Autant alarmés les uns que les autres, les sionistes comme les effendis (possesseurs de terres palestiniens) ont alors conçu un plan pour saboter cette unité ouvrière potentielle. En 1929, le mufti de Jérusalem, Aj Amin al Husayni, et l’élite nationaliste palestinienne la plus réactionnaire lancèrent un pogrom pendant quatre jours. Des centaines de travailleurs juifs sans défense sauvèrent leur peau grâce au soutien de leurs camarades arabes, qui risquaient leur propre vie en les cachant chez eux. De même, pendant la grande grève générale de 1936 qui remit en question le régime, les troupes britanniques donnèrent un entrainement militaire aux milices sionistes de la Haganah (« l’autodéfense juive » créée en 1920) pour réprimer les piquets de travailleurs arabes, souvent assistés de leurs collègues juifs. Dans le même temps, les briseurs de grève de la Histradout occupaient les postes de travail avec des travailleurs juifs dans les ports d’Haifa, à la grande carrière de Majdal Yaba, dans les plantations d’agrumes et les raffineries de la multinationale Iral Petroleum, brisant le conflit ouvrier le plus long de l’histoire du Moyen-Orient.
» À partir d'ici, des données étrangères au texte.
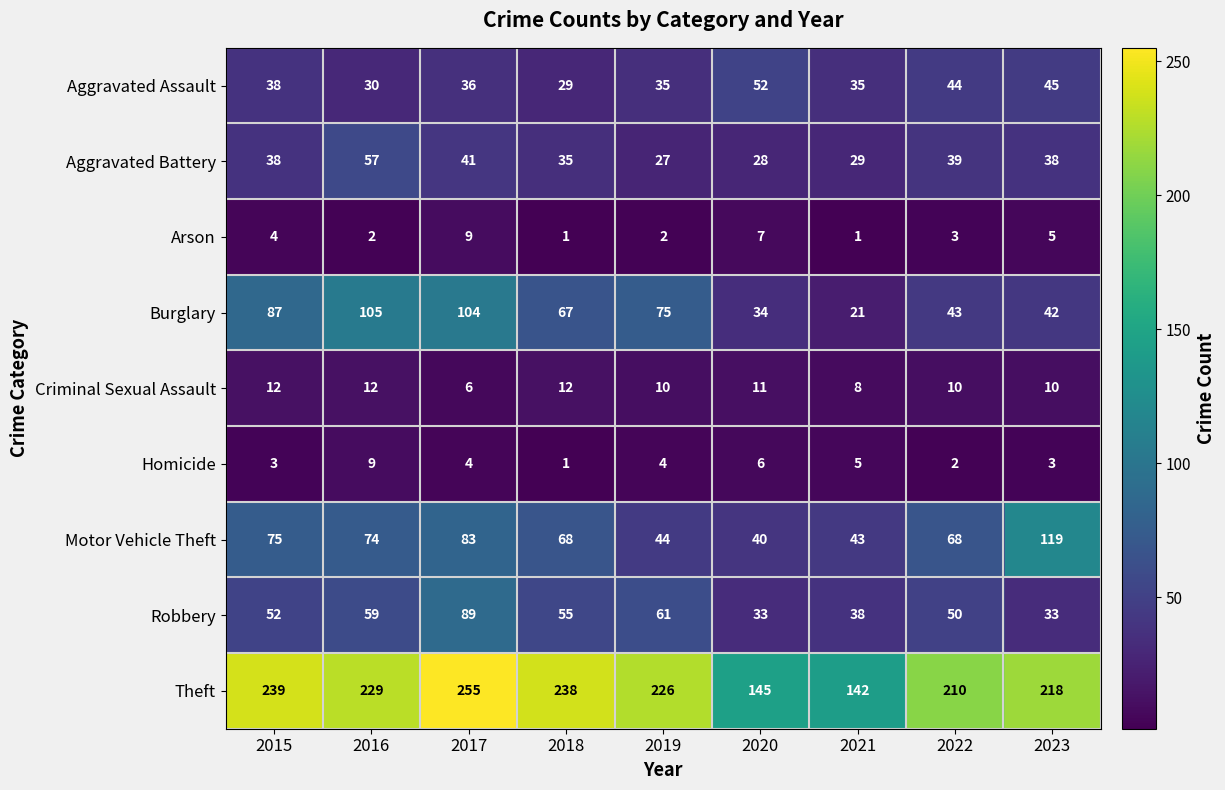

Which label corresponds to the largest value in the chart?

2017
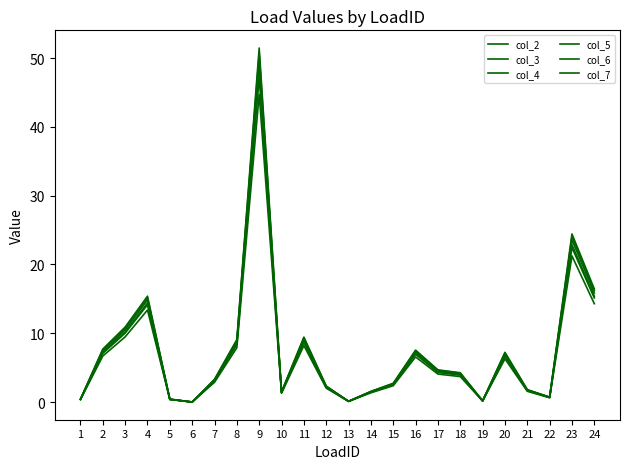

Reading left to right, extract all data points from this chart.

col_2: 0.4	6.7	9.5	13.4	0.4	0.0	2.9	7.9	44.7	1.3	8.2	2.0	0.1	1.3	2.4	6.6	4.1	3.7	0.1	6.3	1.6	0.6	21.2	14.3
col_3: 0.4	7.1	10.0	14.1	0.4	0.0	3.0	8.3	47.3	1.4	8.7	2.1	0.1	1.4	2.5	6.9	4.3	3.9	0.2	6.6	1.7	0.7	22.5	15.1
col_4: 0.4	7.4	10.5	14.8	0.4	0.0	3.2	8.7	49.6	1.4	9.1	2.2	0.1	1.5	2.6	7.3	4.5	4.1	0.2	7.0	1.7	0.7	23.5	15.9
col_5: 0.4	7.7	10.9	15.4	0.4	0.0	3.3	9.1	51.5	1.5	9.4	2.3	0.1	1.5	2.7	7.5	4.7	4.3	0.2	7.2	1.8	0.7	24.4	16.4
col_6: 0.4	7.6	10.7	15.2	0.4	0.0	3.3	8.9	50.7	1.5	9.3	2.3	0.1	1.5	2.7	7.4	4.6	4.2	0.2	7.1	1.8	0.7	24.1	16.2
col_7: 0.4	7.2	10.2	14.4	0.4	0.0	3.1	8.5	48.1	1.4	8.8	2.2	0.1	1.4	2.5	7.1	4.4	4.0	0.2	6.8	1.7	0.7	22.8	15.4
Malgré ce cours divisioniste, en avril 1946 des dizaines de milliers de travailleurs arabes et juifs se sont mis de nouveau en lutte, organisés dans le PAWS et le Syndicat International Ferroviaire, Postal et de Téléphonie, lançant une grève qui paralisa le service public et le fonctionnement des bases militaires britanniques.
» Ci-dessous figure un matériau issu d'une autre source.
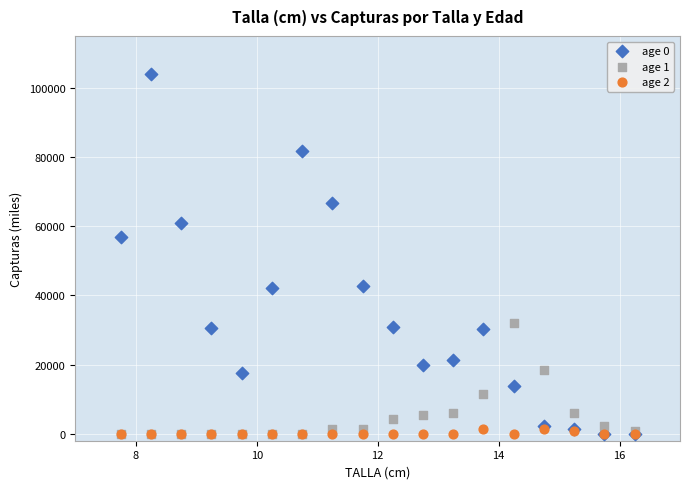

What are all the series names shown in the legend?

age 0, age 1, age 2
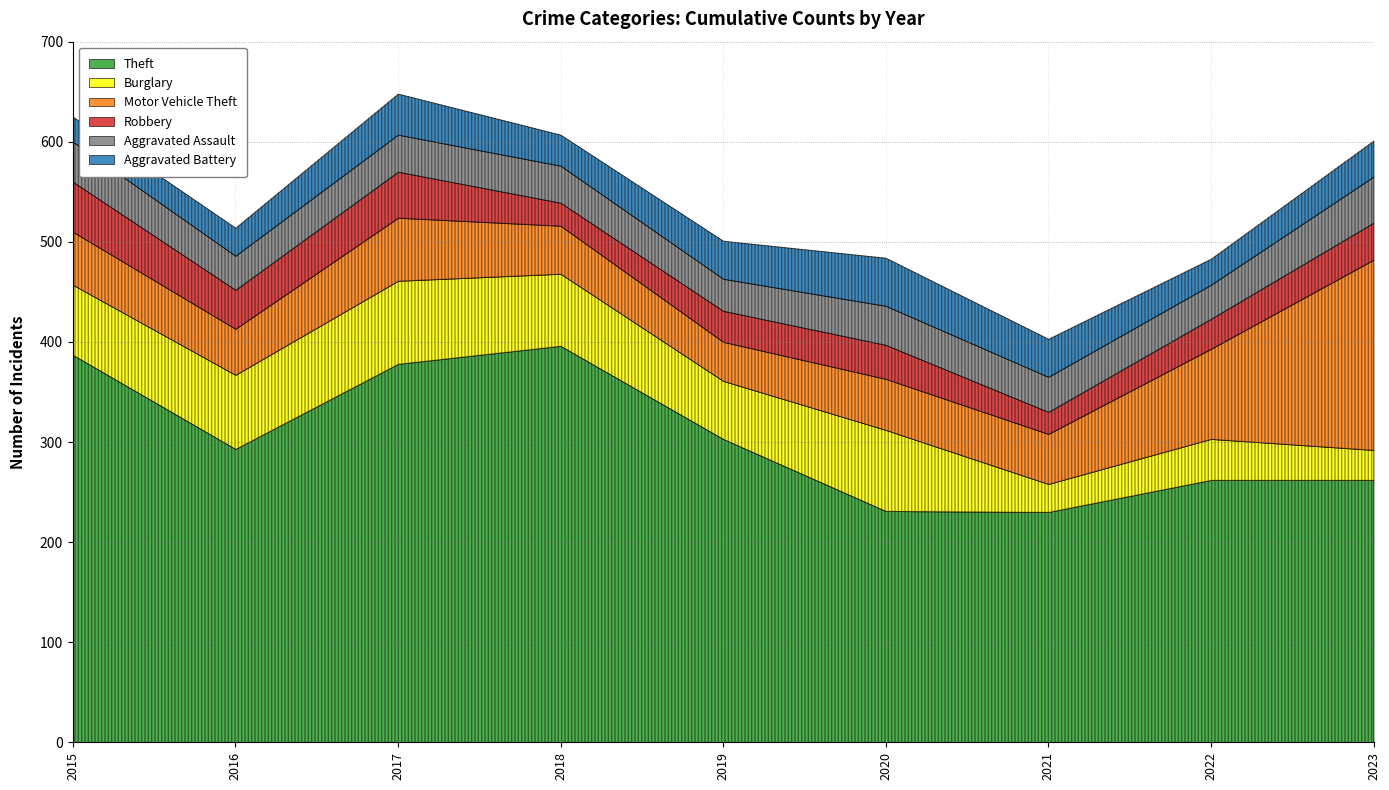

Which series has the largest total across all categories?

Theft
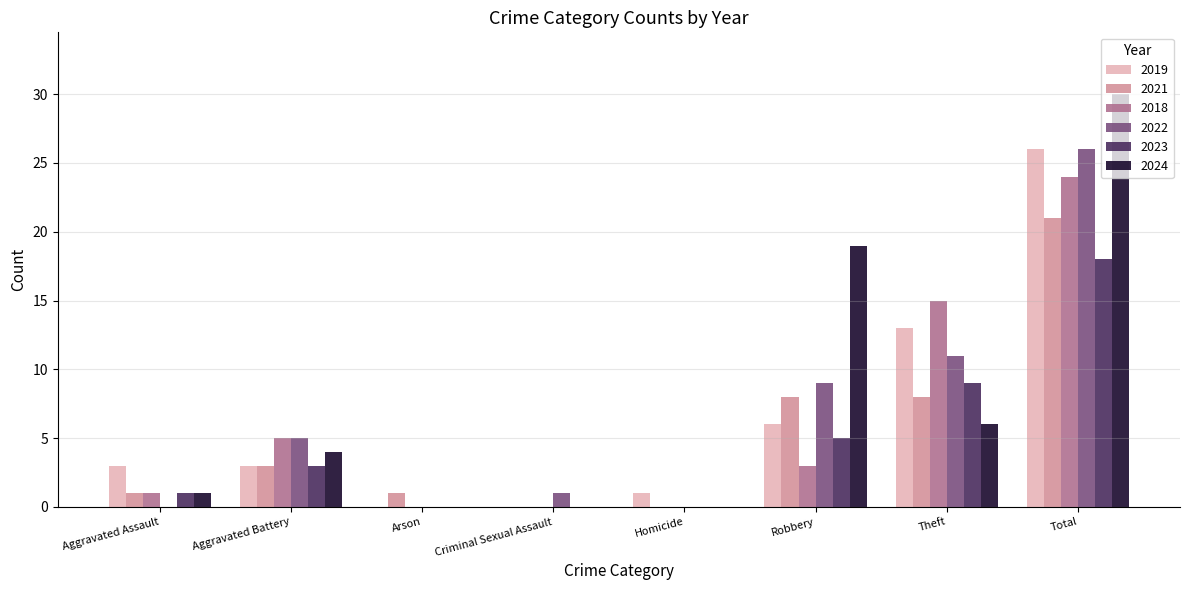

At which category is the sum across all series the highest?

Total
Ces liens de solidarité avaient sans aucun doute commencé à se rompre après l’assassinat du dirigeant syndical Sami Taha et la résolution arbitraire de l’ONU en novembre 1947 pour la division de la Palestine en faveur de la minorité juive, contre la volonté unitaire des masses, et qui déclencha de grandes mobilisations populaires. Mais la goutte d’eau fut les attentats terroristes de décembre 1947, où l’Etzel (la fraction la plus à droite de la Haganah) fit exploser une voiture au milieu de centaines de travailleurs arabes d’une raffinerie d’Haifa, pendant que le Palmaj (la brigade d’élite de la gauche sioniste) prit d’assaut la population de Balad al Shayk, assassinant des dizaines de femmes et d’enfants. La création de l’Etat d’Israël en mai 1948 basée sur le nettoyage ethnique d’un million de palestiniens expulsés de leur terre d’origine mit définitivement fin à ce processus, laissant place à un Etat raciste et colonialiste, source de toutes les misères du peuple palestinien jusqu’à nos jours.
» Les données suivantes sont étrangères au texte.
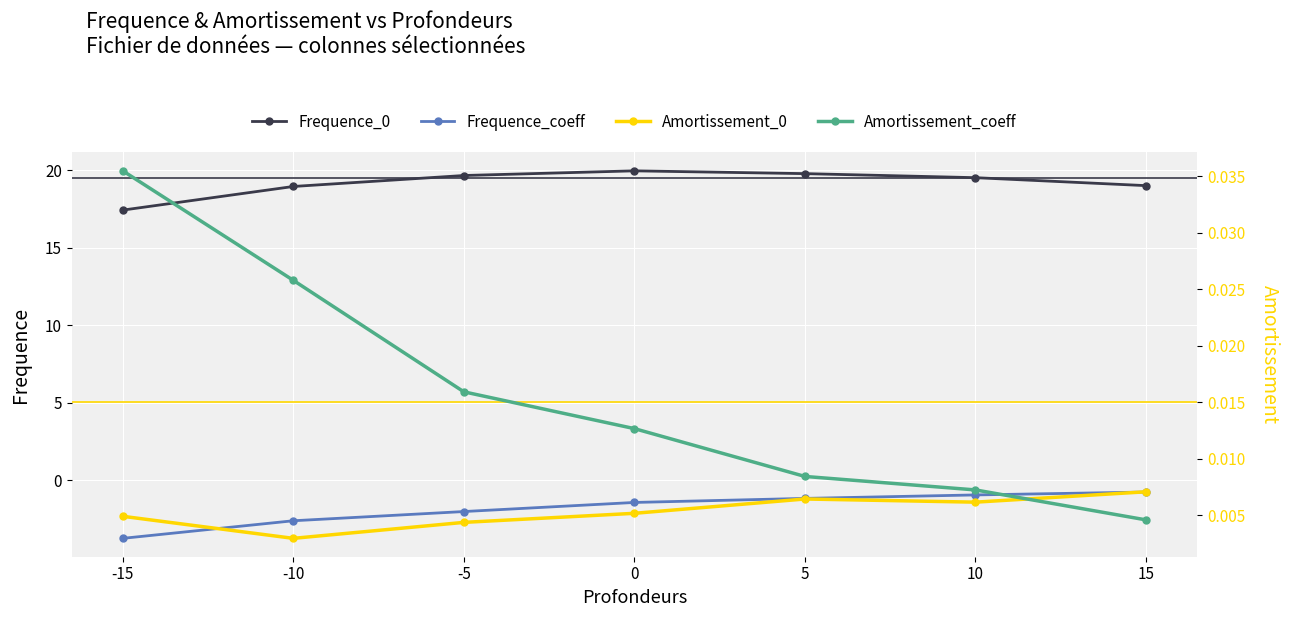

True or false: Frequence_coeff has a value of -1.0 at 10.

True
Le général Itzjak Rabin avait l’habitude de comparer l’Etat d’Israël avec le Royaume (chrétien) de Jérusalem de l’an 1099, qui était basé sur l’immigration continue de combattants qui massacrèrent juifs et arabes pendant 192 ans. C’est pour cela que les palestiniens se rappellent, eux, de Saladin, le grand general kurde qui battit les croisés et rétablit la paix entre arabes, juifs et chrétiens, une perspective qui ne peut aujourd’hui qu’être prise en charge par les travailleurs et les paysans du Moyent-Orient contre cet Etat ségrégationiste et allié stratégique de l’impérialisme nord-américain."